Pryor Probes Veterans Administration about Stolen Records
Senator Mark Pryor today said the personal information of 26.5 million veterans should never have been compromised, and he urged his Senate colleagues to move ahead with his "security freeze" legislation that would protect individuals when such security breaches do occur.
During a joint hearing by the Senate's Homeland Security and Governmental Affairs Committee and the Veterans Committee, Pryor criticized the Veterans Administration (VA) for its lax security that has now led to a missing disk full of veterans' names, social security numbers and dates of birth. Pryor said he was also alarmed the VA waited three weeks before informing the public about the theft, the largest unauthorized disclosure ever of Social Security data.
Veterans affected by the security breach, primarily those discharged after 1975 and some of their spouses, can call a toll-free hotline 800-333-4636, to learn more information.

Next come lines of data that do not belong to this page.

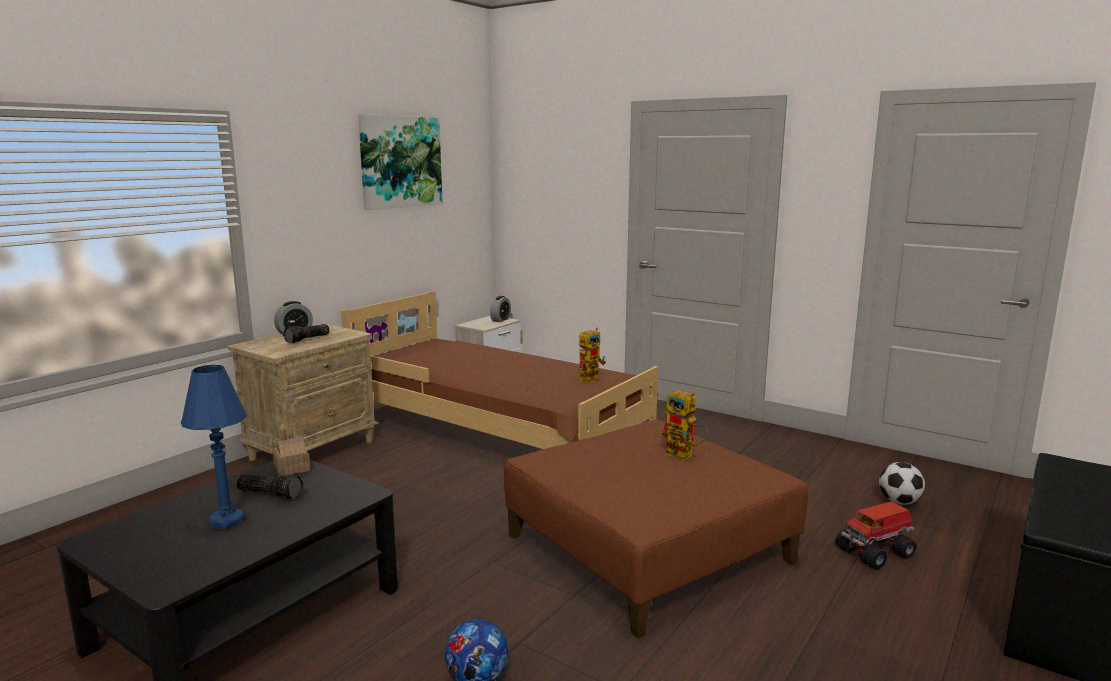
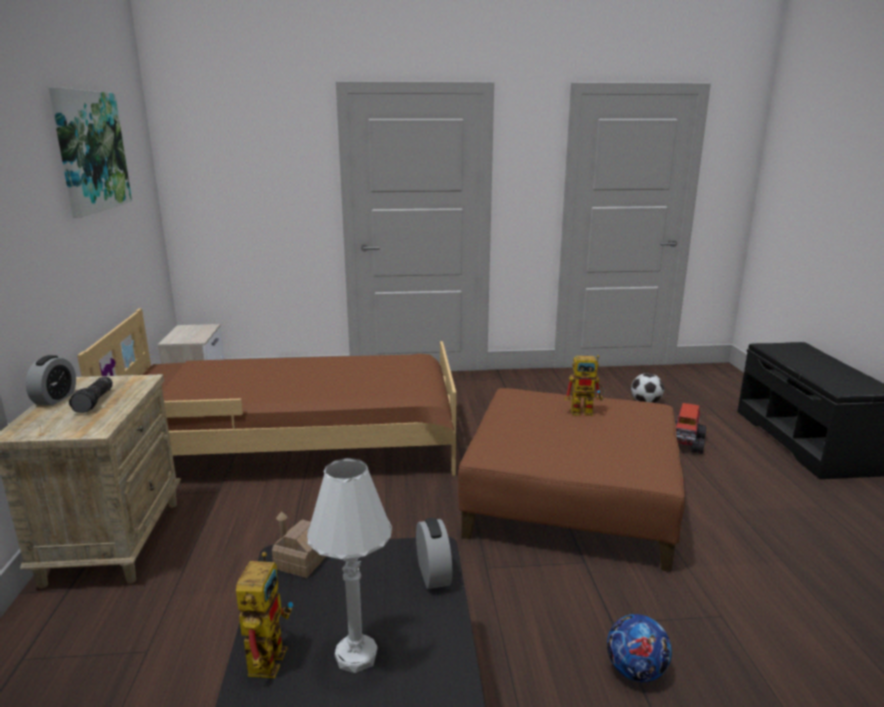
camera: 40 degrees left, 5 degrees up
blue table lamp [181,365,247,529] -> white table lamp [307,458,392,673]
flashlight [236,474,304,499] -> none
alarm clock [490,296,511,322] -> alarm clock moved to [416,518,452,589]
toy robot [579,328,606,384] -> toy robot moved to [236,552,293,678]

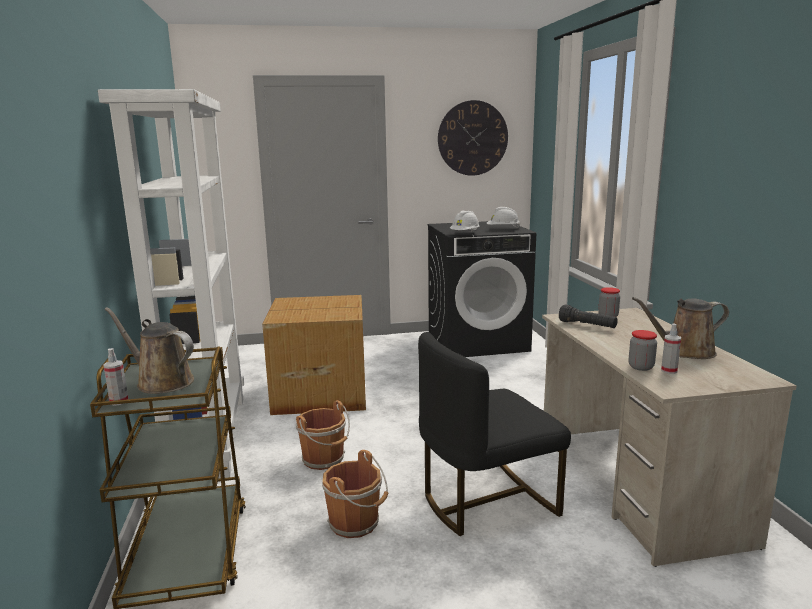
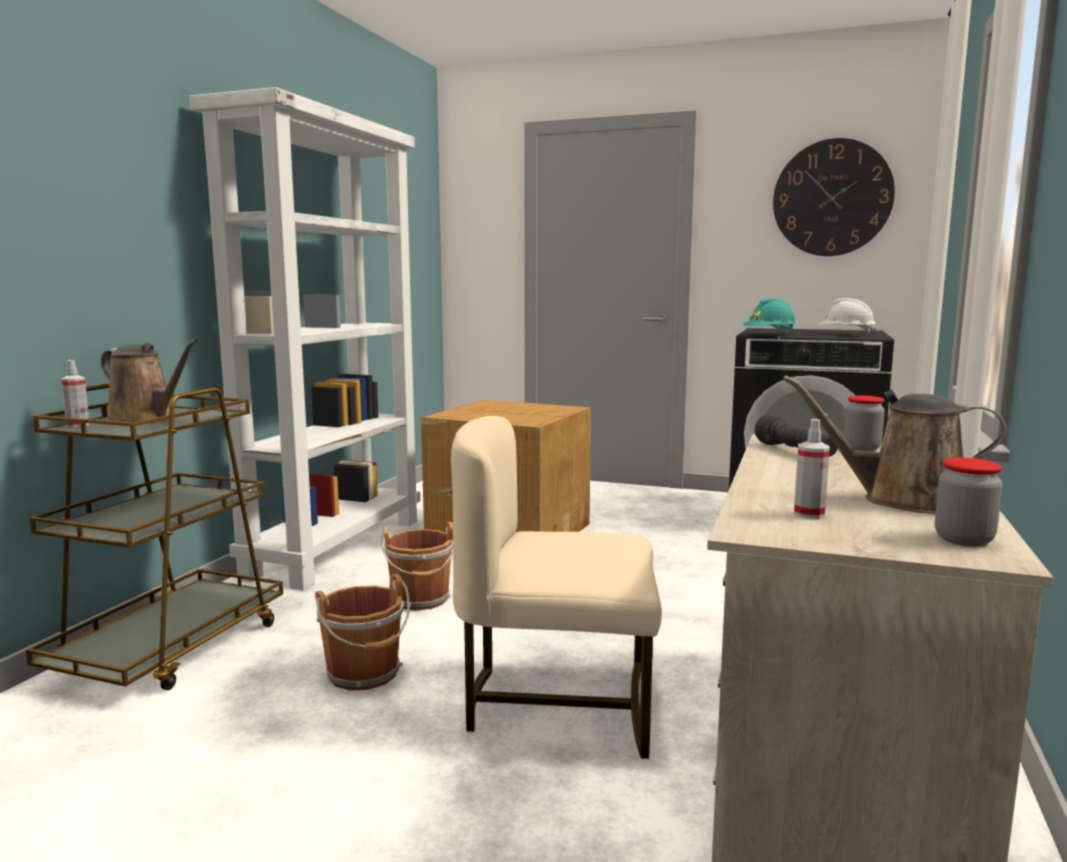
camera: 30 degrees right, 5 degrees down
brown watering can [105,307,194,394] -> brown watering can turned 150 degrees clockwise [101,338,199,423]
black chair [418,332,571,536] -> beige chair [451,416,662,759]
white hard hat [450,210,479,232] -> turquoise hard hat [743,298,796,334]
jar [629,330,657,371] -> jar moved to [935,458,1003,546]

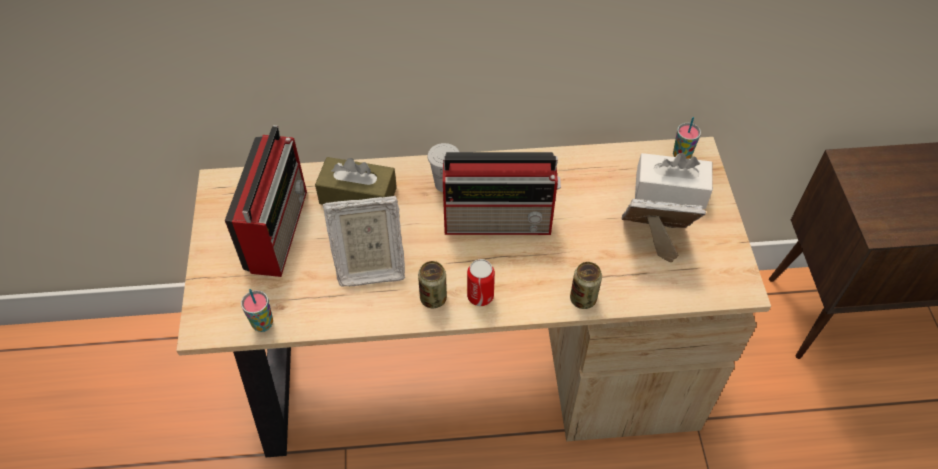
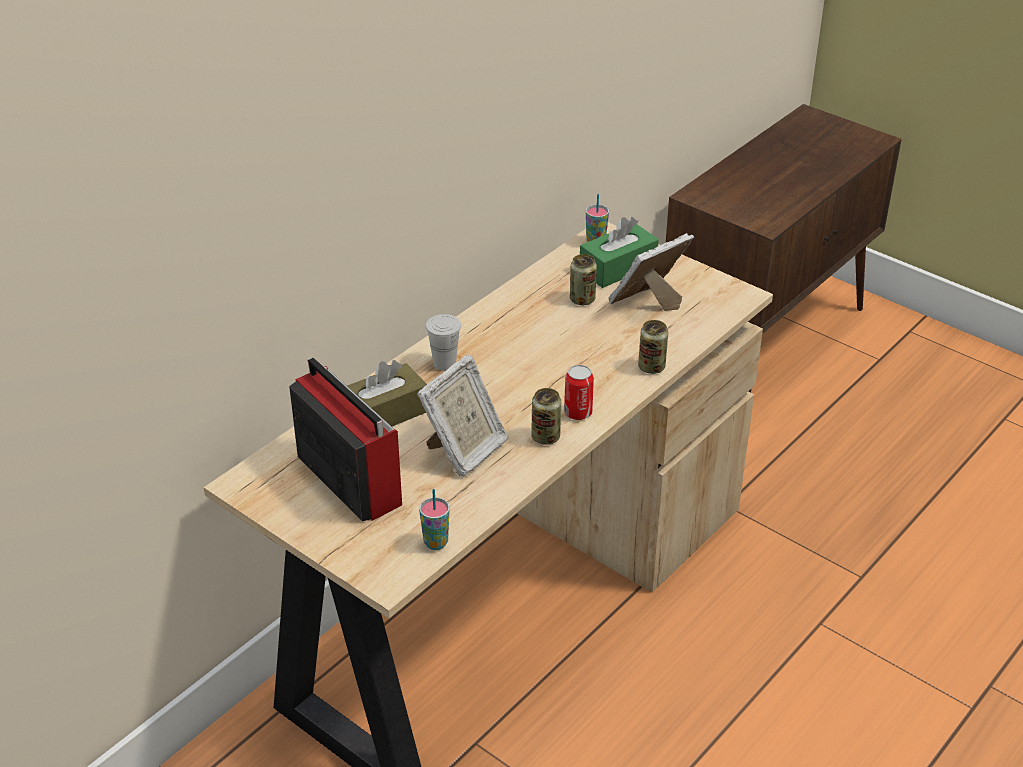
camera: 45 degrees left, 15 degrees down
radio [443,152,561,235] -> none
white tissue box [635,153,713,209] -> green tissue box [580,217,659,288]
none -> can [570,254,597,305]

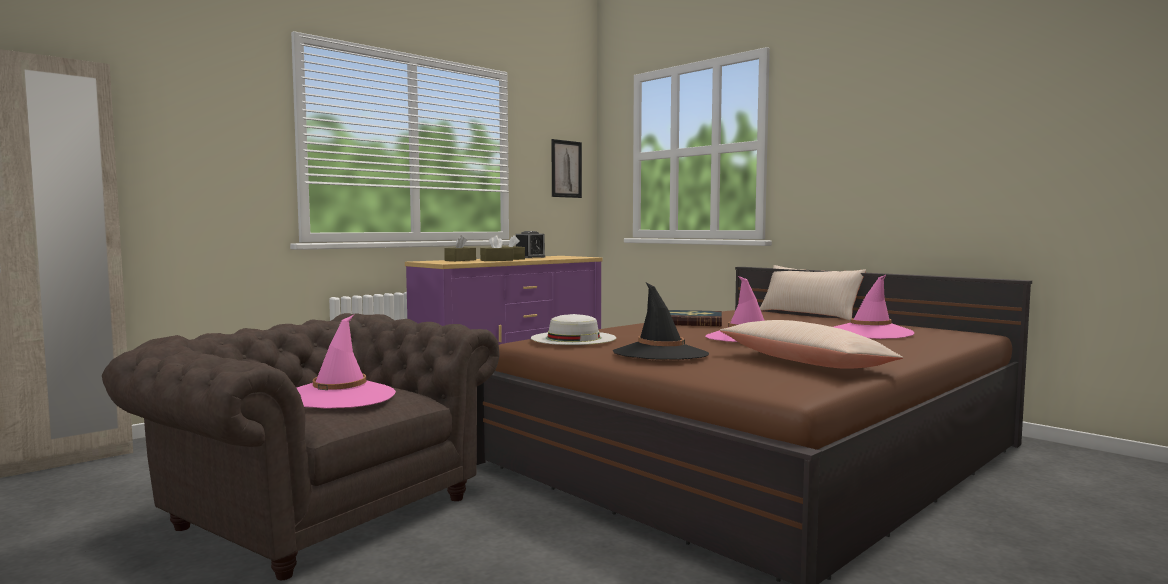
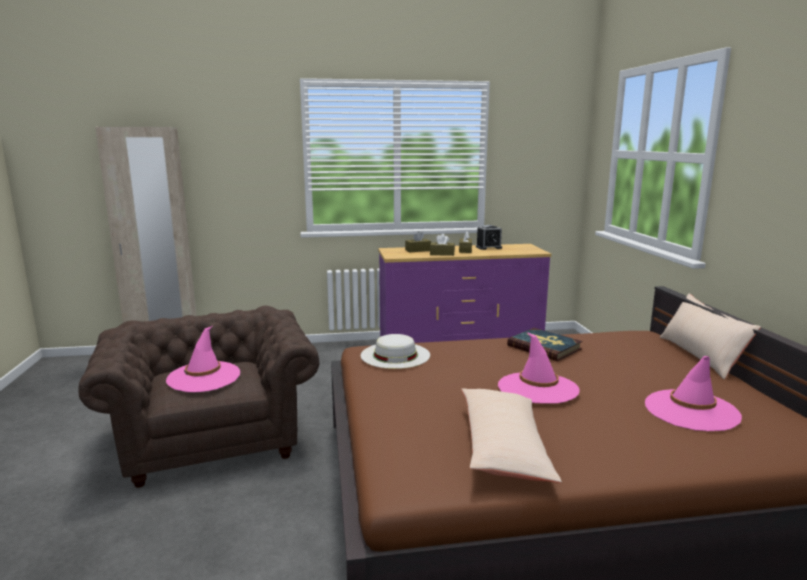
camera: 35 degrees right, 10 degrees up
picture [552,139,582,198] -> none
black hat [613,282,709,360] -> none

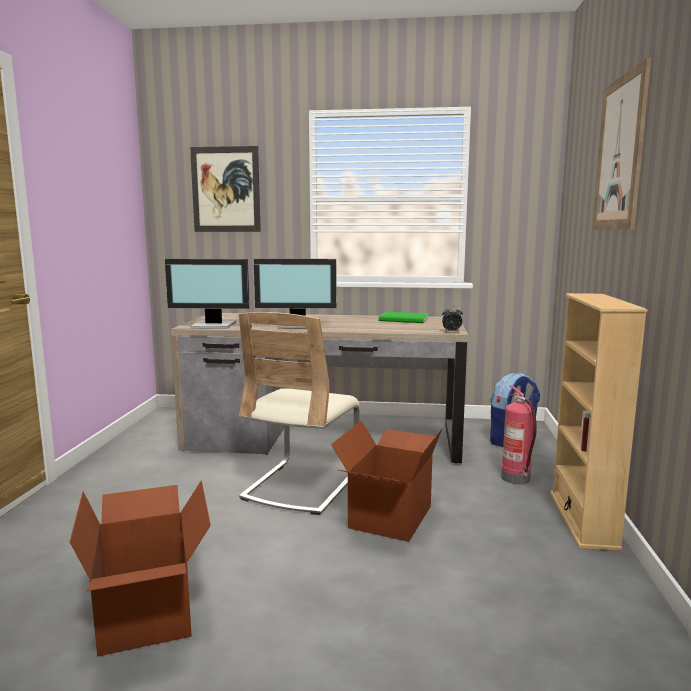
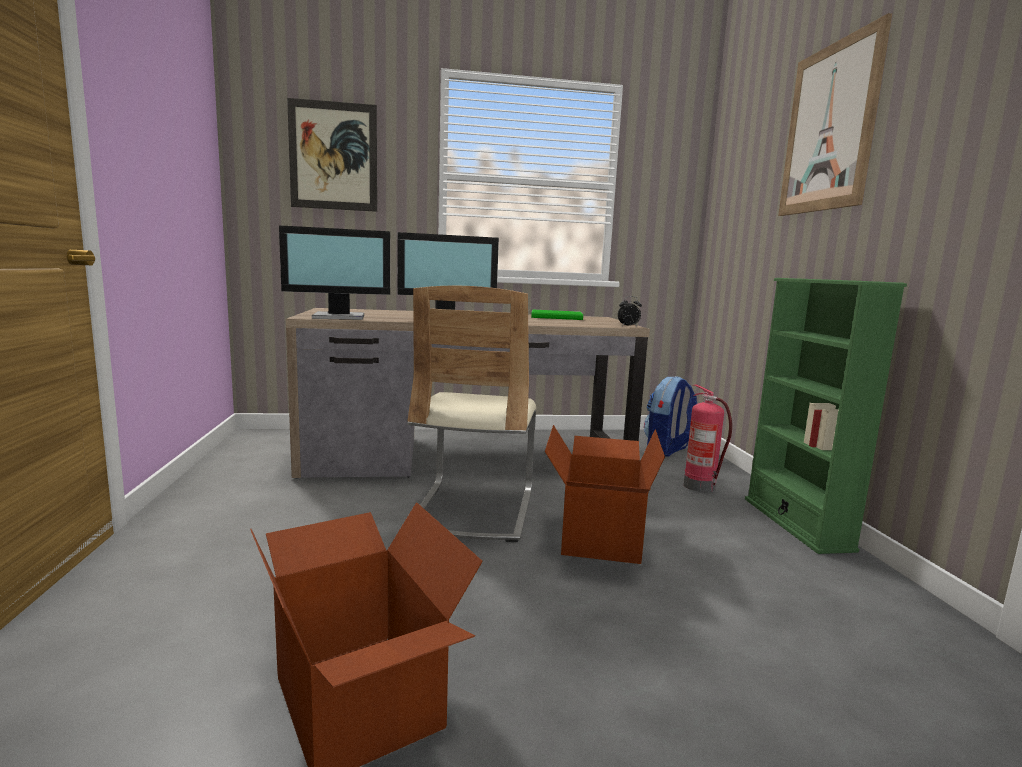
camera: 15 degrees left, 0 degrees up
beige bookcase [550,293,648,551] -> green bookcase [745,278,907,554]

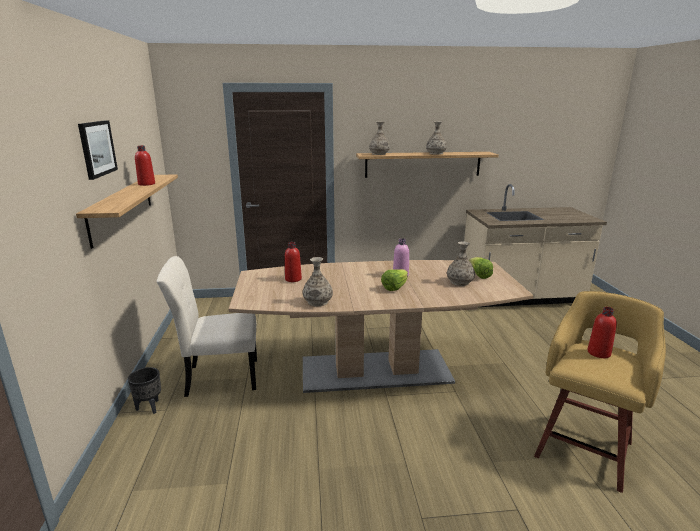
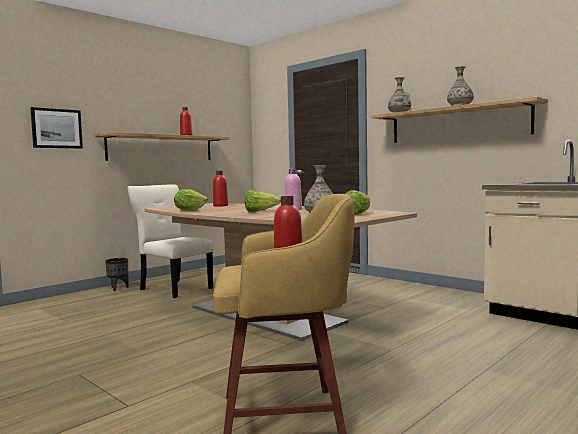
camera: 50 degrees right, 15 degrees down
picture [78,120,118,180] -> picture moved to [30,107,83,148]
vase [303,257,333,307] -> lettuce [174,189,208,211]

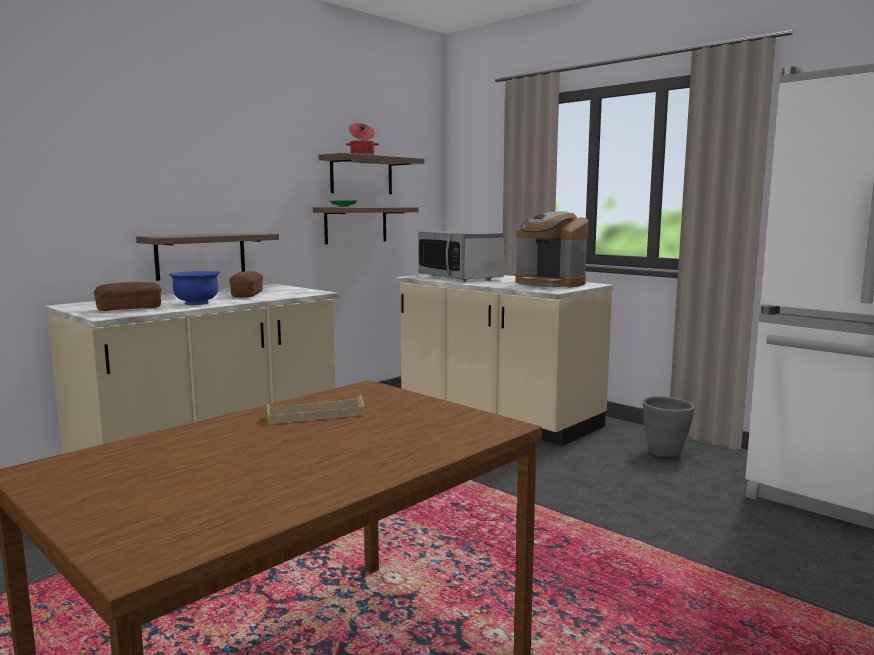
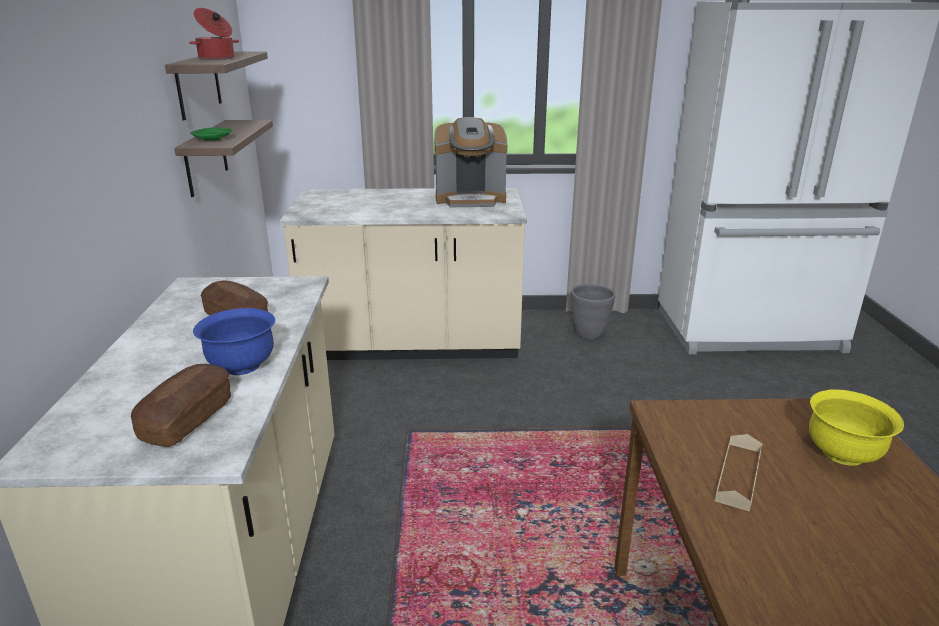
camera: 45 degrees left, 15 degrees up
shelf [136,233,279,281] -> none
microwave [418,230,505,281] -> none
none -> yellow bowl [809,389,904,465]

"Identity theft is a serious concern, costing consumers time and money to fix. The fact that millions of veterans are now at risk because of a government mistake makes this breach all the more troubling. It's critical the VA and law enforcement take immediate steps to mitigate any further anxiety or damage created by this incident," Pryor said.
Pryor added that while there have not been reports of identity theft resulting from the stolen disk, veterans should have a better way to protect themselves instead of having to collect credit reports and keep a careful eye on their credit in the future. He asked Senate leadership to expedite plans for the full Senate to consider S.1408, the Identity Theft Protection Act. A major component of this legislation is Pryor's "security freeze" initiative, which would allow any individual the option to place a freeze on their credit records thereby preventing businesses and potential thieves from looking at their credit files and opening up new accounts in their victim's names. If the consumer applies for credit, he or she may lift the freeze temporarily so the application can be processed. S.1408 was passed by the Commerce Committee on December 8, 2005, and has since been awaiting consideration by the full Senate.
"This latest security breach by the VA is an example of why consumers should have control over their own personal financial information, and why Congress must pass meaningful identity theft protections," Pryor said. "If these veterans had the ability to fully protect themselves with a "security freeze," we could all rest a lot easier."
Senator Pryor submitted his full opening statement into the hearing record.
Chairman Collins and Chairman Craig, Ranking Lieberman and Ranking Member Akaka, I would like to thank you for holding this very important hearing on the data breach of personal information at the Department of Veteran's Affairs.
On May 3rd, as many as 26.5 million veterans' names, birth dates, and social security numbers were stolen from the home of a Department of Veterans Affairs (VA) employee. This represents the largest unauthorized disclosure ever of Social Security data
I find it very disturbing that the personal information of this large number of American veterans has been potentially compromised. I find it even more disturbing, and frankly alarming, that the VA waited over three weeks to notify the public of this very large breach.
For years the VA Inspector General has criticized the department for its lax information security, and for years nothing has been done to fix the problem. It is incumbent on the VA, other government agencies, and the business community to do everything they can to guard that personal information from those who would use it for ill will. Clearly, this is not happening.
In 2005 alone there were 151 breach incidents affecting 57.7 million Americans. So far in 2006, there have been nearly 80 large breaches. Nationwide, 27.3 million Americans over the past five years have been victims of identity theft, costing them over $5 billion at an average of $5,686. Similarly, the cost to businesses and financial institutions has been in excess of $48 billion. In my home state of Arkansas, there was a 15% increase in identity theft cases in 2005-a record total of over 1,600 Arkansans had their identity stolen.
Since businesses and government agencies have not always acted responsibly, the Congress has a responsibility to put a stop to security breaches and ID Theft. To say this is a problem that needs to be addressed by the United States Congress is a gross understatement; it is an epidemic that must be confronted with a strong response.
Identity theft should not be a cost of doing business for American companies and American consumers should not have to constantly worry that someone will open new credit in their name. It is my hope that Congress will act swiftly. Last year I introduced S. 1336, legislation that would provide consumers with the option of placing a "security freeze" on their credit account to prevent thieves from opening new credit accounts in their victims' names. The security freeze is voluntary and different than a Fraud Alert, and consumers would have the option of thawing the freeze in advance of applying for new credit. This concept was included in legislation the Commerce Committee approved last July, S. 1408, the Identity Theft Protection Act
This latest incident should serve as a reminder to my colleagues that we need to pass meaningful identity theft legislation this year. I encourage my colleagues to support that effort, and I call on Senator Frist and Senator Reid to schedule floor time for this important legislation. American consumers cannot wait for another large breach of their information.